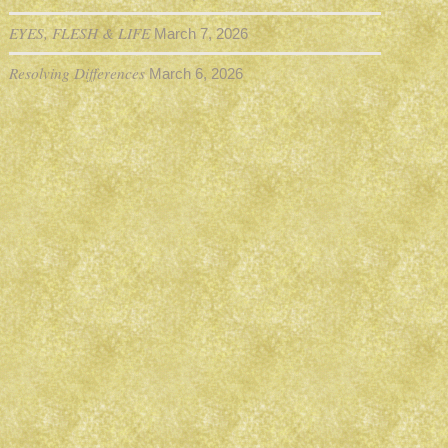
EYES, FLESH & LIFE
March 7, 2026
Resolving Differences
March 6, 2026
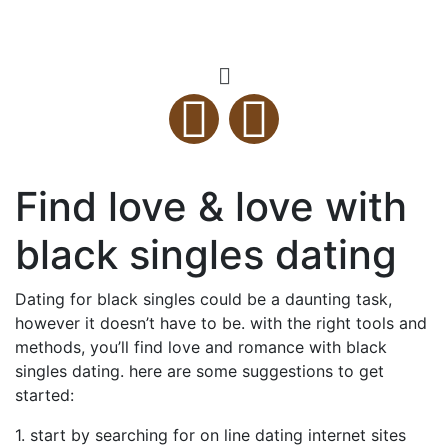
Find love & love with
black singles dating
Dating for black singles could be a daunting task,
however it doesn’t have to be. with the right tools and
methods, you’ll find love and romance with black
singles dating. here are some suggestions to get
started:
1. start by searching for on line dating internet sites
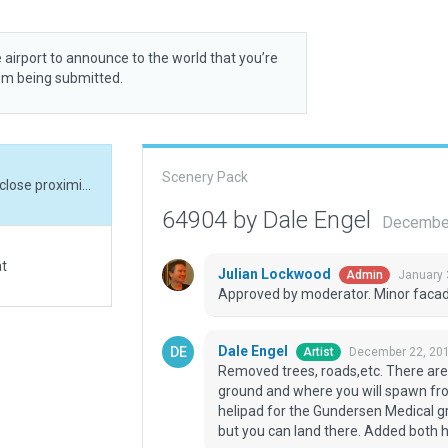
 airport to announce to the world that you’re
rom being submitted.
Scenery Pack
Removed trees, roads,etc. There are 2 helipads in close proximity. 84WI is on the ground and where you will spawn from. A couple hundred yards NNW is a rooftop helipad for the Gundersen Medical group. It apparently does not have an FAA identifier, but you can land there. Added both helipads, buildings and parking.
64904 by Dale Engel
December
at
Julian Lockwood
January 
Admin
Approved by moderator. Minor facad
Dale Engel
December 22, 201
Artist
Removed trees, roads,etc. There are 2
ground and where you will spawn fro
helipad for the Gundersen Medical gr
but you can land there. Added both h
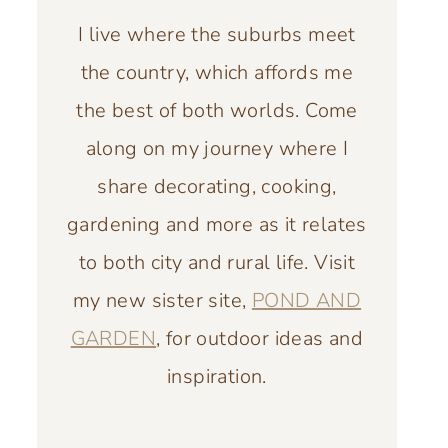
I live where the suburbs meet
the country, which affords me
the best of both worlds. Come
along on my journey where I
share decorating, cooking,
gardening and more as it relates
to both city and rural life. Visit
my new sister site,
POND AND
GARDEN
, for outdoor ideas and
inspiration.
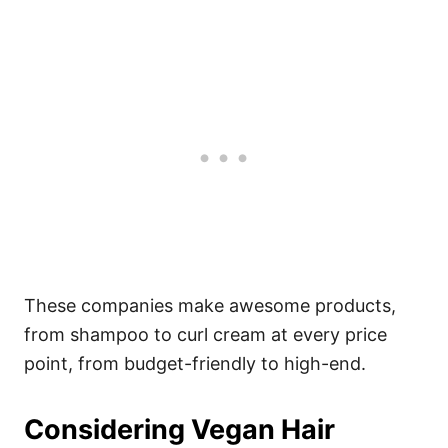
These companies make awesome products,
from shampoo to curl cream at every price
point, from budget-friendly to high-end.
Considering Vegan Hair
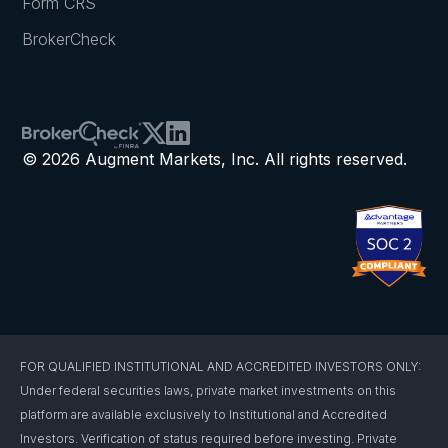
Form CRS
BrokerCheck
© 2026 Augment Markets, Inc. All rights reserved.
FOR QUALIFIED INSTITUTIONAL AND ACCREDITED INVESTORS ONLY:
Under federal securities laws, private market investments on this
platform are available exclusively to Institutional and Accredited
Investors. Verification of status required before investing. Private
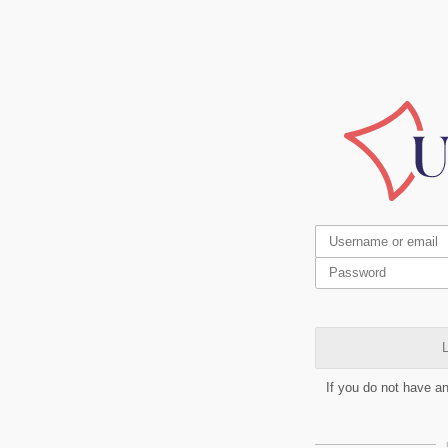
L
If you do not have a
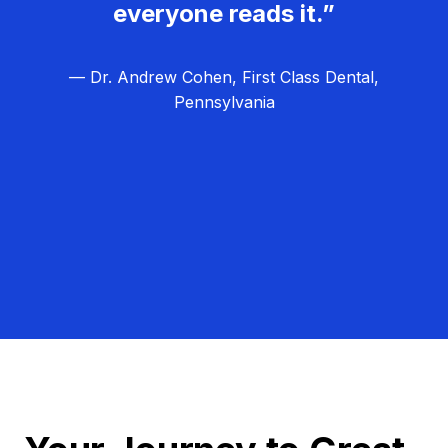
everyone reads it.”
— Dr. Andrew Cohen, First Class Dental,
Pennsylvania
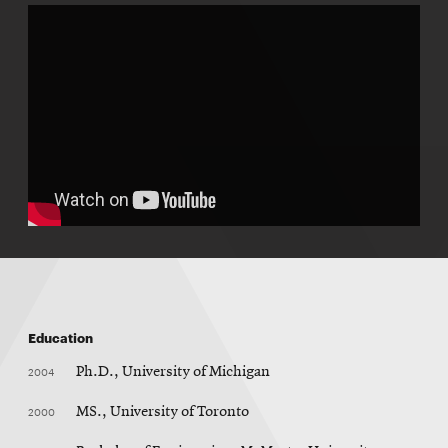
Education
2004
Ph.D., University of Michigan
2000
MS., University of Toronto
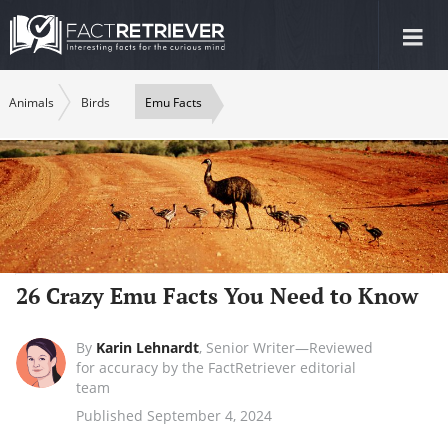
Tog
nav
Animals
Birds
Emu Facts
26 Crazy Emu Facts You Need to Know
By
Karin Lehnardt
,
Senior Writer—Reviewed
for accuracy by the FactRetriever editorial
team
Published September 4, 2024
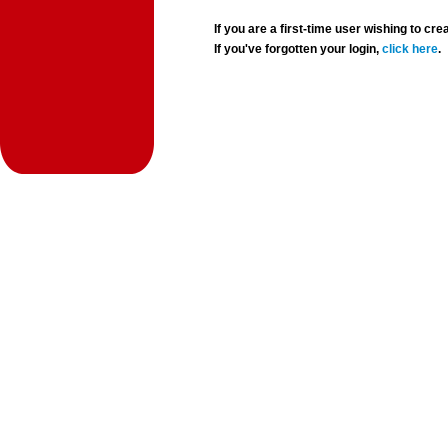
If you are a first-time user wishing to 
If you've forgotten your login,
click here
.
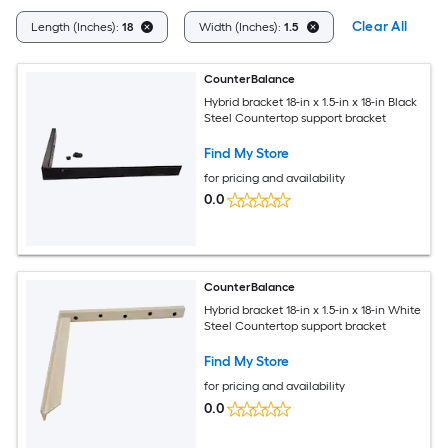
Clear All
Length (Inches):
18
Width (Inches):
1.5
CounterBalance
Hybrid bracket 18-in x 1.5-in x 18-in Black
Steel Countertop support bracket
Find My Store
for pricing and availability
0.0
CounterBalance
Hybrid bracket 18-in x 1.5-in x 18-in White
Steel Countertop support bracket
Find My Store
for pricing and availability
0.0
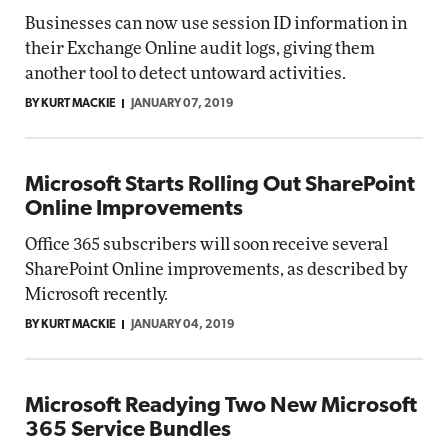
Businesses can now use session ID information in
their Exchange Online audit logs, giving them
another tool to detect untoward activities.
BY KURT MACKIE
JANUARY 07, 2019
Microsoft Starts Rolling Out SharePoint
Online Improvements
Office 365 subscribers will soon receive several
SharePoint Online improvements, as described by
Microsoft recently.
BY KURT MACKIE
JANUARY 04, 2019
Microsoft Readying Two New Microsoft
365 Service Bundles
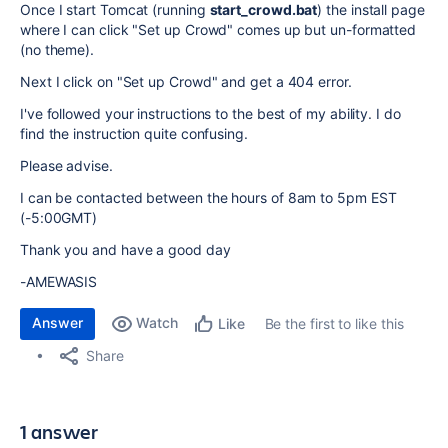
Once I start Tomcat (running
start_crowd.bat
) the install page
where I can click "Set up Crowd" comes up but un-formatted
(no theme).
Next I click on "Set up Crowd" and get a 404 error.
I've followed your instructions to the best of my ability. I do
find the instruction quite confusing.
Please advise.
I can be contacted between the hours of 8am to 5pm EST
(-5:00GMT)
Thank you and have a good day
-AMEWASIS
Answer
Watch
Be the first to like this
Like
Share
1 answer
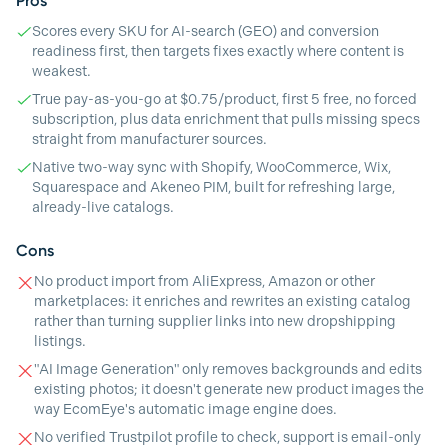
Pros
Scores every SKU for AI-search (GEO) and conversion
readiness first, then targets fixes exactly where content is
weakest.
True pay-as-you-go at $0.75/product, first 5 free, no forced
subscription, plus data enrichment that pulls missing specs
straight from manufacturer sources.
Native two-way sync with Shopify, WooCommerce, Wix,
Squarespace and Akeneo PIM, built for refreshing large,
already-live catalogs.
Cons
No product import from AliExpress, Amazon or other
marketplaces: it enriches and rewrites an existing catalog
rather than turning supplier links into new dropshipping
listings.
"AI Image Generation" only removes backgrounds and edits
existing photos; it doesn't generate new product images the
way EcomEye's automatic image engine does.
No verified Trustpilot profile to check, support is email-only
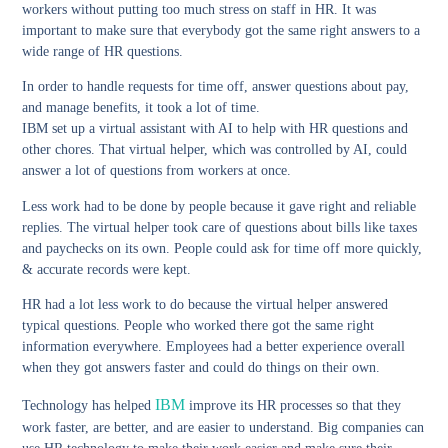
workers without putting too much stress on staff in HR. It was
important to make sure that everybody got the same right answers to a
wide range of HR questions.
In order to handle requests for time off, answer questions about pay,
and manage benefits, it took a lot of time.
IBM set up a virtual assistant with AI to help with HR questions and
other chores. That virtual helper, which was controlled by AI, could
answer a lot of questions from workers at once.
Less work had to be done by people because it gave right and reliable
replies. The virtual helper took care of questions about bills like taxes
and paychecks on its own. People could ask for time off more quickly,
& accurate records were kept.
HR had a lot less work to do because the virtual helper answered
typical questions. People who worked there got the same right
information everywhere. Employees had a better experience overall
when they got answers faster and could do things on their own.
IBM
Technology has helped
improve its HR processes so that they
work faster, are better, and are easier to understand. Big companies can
....
* **Task objective**
Pull out each line of the records holding the string "best".

* **Response box**
the best of both worlds. Come
I've followed your instructions to the best of my ability. I do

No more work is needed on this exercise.